Das ehemals multikulturelle Grosny wurde 1995 und 1999 durch Artilleriefeuer und flächendeckende Bombardements innerhalb von 5 Jahren zweimal in Schutt und Asche gelegt. «Die russischen Streitkräfte sind zuallererst eine Artillerie-Armee», sagte der österreichische Militäranalyst Franz-Stefan Gady gegenüber dem ZDF. In Tschetschenien wurden damit zwischen 100’000 und 200’000 Zivilisten getötet. Kiew ist ungefähr 10-mal so gross wie Grosny. - Der Einsatz biologischer oder chemischer Kampfstoffe.
- Der Angriff auf Waffenlieferungen und Lager im Nato-Gebiet, zum Beispiel in Polen.
Die Experten des «Economist» gehen allerdings nicht davon aus, dass Putin Ziele auf NATO-Boden attackiert. Je höher Russland die Eskalationsstufe treibt, desto grösser wird der Druck auf die NATO, darauf zu antworten, und damit das Risiko eines Flächenbrands ausserhalb der ukrainischen Grenzen.
These 4: Putin verliert die Macht in Moskau
Die bisherigen Thesen stützen die Erwartung eines längeren Kriegsverlaufs. Schneller könnte es gehen, wenn Putin entmachtet wird. Der Krieg in der Ukraine hat unlängst auch innenpolitische Opfer in Russland gefordert. Zwei hochrangige FSB-Mitglieder (Nachrichtendienst, Nachfolgeorganisation des KGB), welche in die Planung der Invasion involviert waren, sollen unter Hausarrest stehen. Unbestätigten Berichten zufolge soll auch Roman Gawrilow, Vize-Chef der russischen Nationalgarde, festgenommen worden sein.

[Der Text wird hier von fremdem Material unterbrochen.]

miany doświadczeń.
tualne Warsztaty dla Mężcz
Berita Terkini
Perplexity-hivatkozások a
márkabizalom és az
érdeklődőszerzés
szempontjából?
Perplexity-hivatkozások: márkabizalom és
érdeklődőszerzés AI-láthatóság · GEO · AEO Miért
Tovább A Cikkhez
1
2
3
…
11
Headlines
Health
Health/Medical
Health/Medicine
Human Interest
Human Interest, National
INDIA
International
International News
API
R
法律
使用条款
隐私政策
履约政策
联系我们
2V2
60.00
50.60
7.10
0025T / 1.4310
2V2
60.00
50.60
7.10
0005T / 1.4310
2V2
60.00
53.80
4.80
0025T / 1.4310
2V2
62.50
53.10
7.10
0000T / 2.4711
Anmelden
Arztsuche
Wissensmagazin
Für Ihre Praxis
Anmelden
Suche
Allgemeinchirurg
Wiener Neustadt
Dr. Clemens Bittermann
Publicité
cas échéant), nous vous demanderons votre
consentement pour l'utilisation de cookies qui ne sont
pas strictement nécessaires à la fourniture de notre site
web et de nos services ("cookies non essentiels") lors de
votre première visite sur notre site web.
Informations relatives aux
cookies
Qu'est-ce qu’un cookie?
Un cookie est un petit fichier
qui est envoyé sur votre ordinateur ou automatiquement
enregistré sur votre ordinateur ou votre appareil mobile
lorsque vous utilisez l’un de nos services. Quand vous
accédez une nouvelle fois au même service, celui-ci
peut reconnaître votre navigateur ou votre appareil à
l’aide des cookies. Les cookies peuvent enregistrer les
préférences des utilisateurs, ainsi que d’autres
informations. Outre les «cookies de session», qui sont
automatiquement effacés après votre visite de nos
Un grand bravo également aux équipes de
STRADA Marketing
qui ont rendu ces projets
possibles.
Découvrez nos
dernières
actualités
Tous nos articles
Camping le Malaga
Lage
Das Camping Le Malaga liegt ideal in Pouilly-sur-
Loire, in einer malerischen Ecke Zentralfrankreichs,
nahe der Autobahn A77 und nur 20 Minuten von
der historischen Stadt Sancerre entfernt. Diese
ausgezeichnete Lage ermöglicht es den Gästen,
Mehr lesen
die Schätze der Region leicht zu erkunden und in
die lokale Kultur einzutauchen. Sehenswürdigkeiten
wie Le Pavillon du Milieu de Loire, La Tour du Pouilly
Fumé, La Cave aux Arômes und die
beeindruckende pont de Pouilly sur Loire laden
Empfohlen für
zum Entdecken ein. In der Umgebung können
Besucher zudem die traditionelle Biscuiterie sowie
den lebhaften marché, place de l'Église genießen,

Dies wird als Zeichen gedeutet, dass Putin bereits nach Schuldigen für den erfolglosen Feldzug sucht. Das Vorgehen kann sich für den russischen Machthaber aber auch als Bumerang herausstellen. Designierte Putin-Opfer können sich gegen ihn verschwören. Die ehemalige Diplomatin Esther Tetruashvily erwartet deshalb einen möglichen Nachfolger Putins aus den eigenen Reihen. Wenig glaubwürdig sind in dieser Hinsicht ukrainische Quellen, die behaupten, der Nachfolger würde mit dem FSB-Mann Alexander Bortnikow bereits feststehen.
Ex-KGB-Spion Putin weiss selber, dass er in Gefahr schwebt. Er wird entsprechende Massnahmen eingeleitet haben.
Sollte es in Moskau tatsächlich zu einem Machtwechsel kommen, sind bessere Zeiten aber nicht garantiert. Noch einmal Tetruashvily: «Wie immer Russland nach Putin aussieht, es wird womöglich nicht so sein, wie sich das westliche Demokratien erhoffen.»